WXConsoleSpawner: Odgadywanie czy program wymaga terminala
Są osoby, które zarzuciły mi brak zdolności programistycznych. Dlatego postanowiłem nie podejmować się trudnych zadań, a jedynie tworzyć coś do udowodnienia, że się da. Może zachęci to kogoś, by zrobił to porządnie ;‑) ?
Jednym z powodów krytyki systemów GNU/Linux jest konieczność użycia konsoli. Użytkownik próbuje odpalić program z internetu (np. sterowniki drukarki), a gdy nic to nie daje, zaczyna szukać. I tam znajduje info, że trzeba uruchomić jakiś emulator terminala, przejść do katalogu z programem, nadać bit wykonywalności i odpalić w emulatorze terminala.
Ponieważ środowiska graficzne same się zapytają o konieczność nadania bitu wykonywalności, to pozostaje kwestia emulatora terminala w odniesieniu do programów konsolowych. Z pomocą może przyjść WXConsoleSpawner.
Program próbuje rozpoznać, czy uruchomiony przez niego proces to aplikacja konsolowa czy graficzna. Stosuje taki algorytm:
1. Jeżeli program będzie starać się odczytać z domyślnego wejścia, to jest to program konsolowy. W tym przypadku zakończ.
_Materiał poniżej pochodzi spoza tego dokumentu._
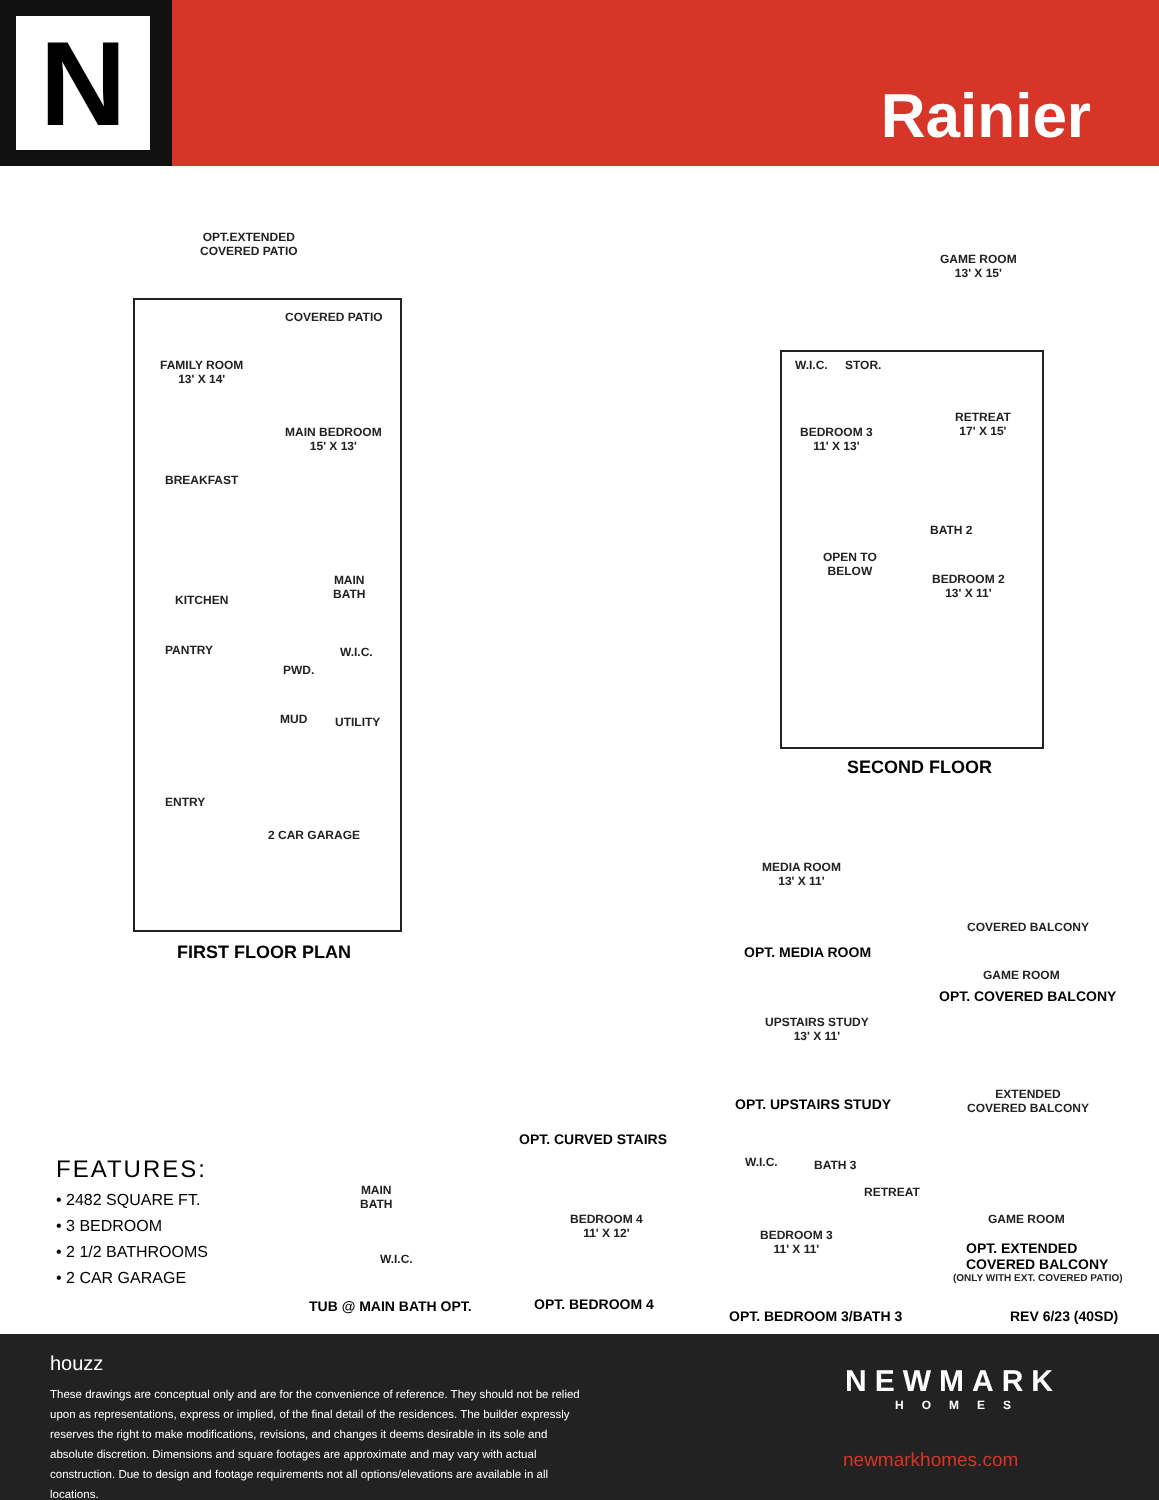N
Rainier
OPT.EXTENDED
COVERED PATIO
COVERED PATIO
FAMILY ROOM
13' X 14'
MAIN BEDROOM
15' X 13'
BREAKFAST
KITCHEN
MAIN
BATH
PANTRY W.I.C.
PWD.
MUD UTILITY
ENTRY
2 CAR GARAGE
FIRST FLOOR PLAN
GAME ROOM
13' X 15'
W.I.C. STOR.
RETREAT
17' X 15'
BEDROOM 3
11' X 13'
BATH 2
OPEN TO
BELOW
BEDROOM 2
13' X 11'
SECOND FLOOR
MEDIA ROOM
13' X 11'
OPT. MEDIA ROOM
COVERED BALCONY
GAME ROOM
OPT. COVERED BALCONY
UPSTAIRS STUDY
13' X 11'
OPT. UPSTAIRS STUDY
EXTENDED
COVERED BALCONY
GAME ROOM
OPT. EXTENDED
COVERED BALCONY
(ONLY WITH EXT. COVERED PATIO)
OPT. CURVED STAIRS
BEDROOM 4
11' X 12'
OPT. BEDROOM 4
W.I.C. BATH 3
RETREAT
BEDROOM 3
11' X 11'
OPT. BEDROOM 3/BATH 3 REV 6/23 (40SD)
MAIN
BATH
W.I.C.
TUB @ MAIN BATH OPT.
FEATURES:
• 2482 SQUARE FT.
• 3 BEDROOM
• 2 1/2 BATHROOMS
• 2 CAR GARAGE
houzz
These drawings are conceptual only and are for the convenience of reference. They should not be relied upon as representations, express or implied, of the final detail of the residences. The builder expressly reserves the right to make modifications, revisions, and changes it deems desirable in its sole and absolute discretion. Dimensions and square footages are approximate and may vary with actual construction. Due to design and footage requirements not all options/elevations are available in all locations.
NEWMARK
HOMES
newmarkhomes.com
2. Gdy program będzie złączony z pewnymi bibliotekami systemu graficznego X (Xlib/Xcb), to jest to program graficzny i zakończ
3. Gdy program będzie mieć otwarte gniazdo systemu graficznego Wayland, to jest to program graficzny i zakończ
4. Gdy program się zakończy, to najprawdopodobniej jest to program konsolowy lub użytkownik musi zobaczyć logi (przecież nie udało się nam wykryć typu aplikacji, więc nie ma mowy o wyświetleniu okna), więc wyświetlamy odpowiedni komunikat
Metoda nie działa w przypadku programów wymagających X‑ów, ale nie złączonych z Xlib/Xcb (Xeyes, itd.). Nie działa także w przypadku skryptów, co posiłkują się np. kdialog, itd. Wiem... Gry często korzystają ze skryptów do uruchomienia ich, ale to narzędzie nie jest do gier, tylko małych programów (najczęściej instalatorów) pobranych z internetu. Co do gier, to po ich instalacji, powinna być pozycja w menu. Spróbuję to rozwiązać, posiłkując się mechanizmem cgroup, ale to strasznie może skomplikować sprawę.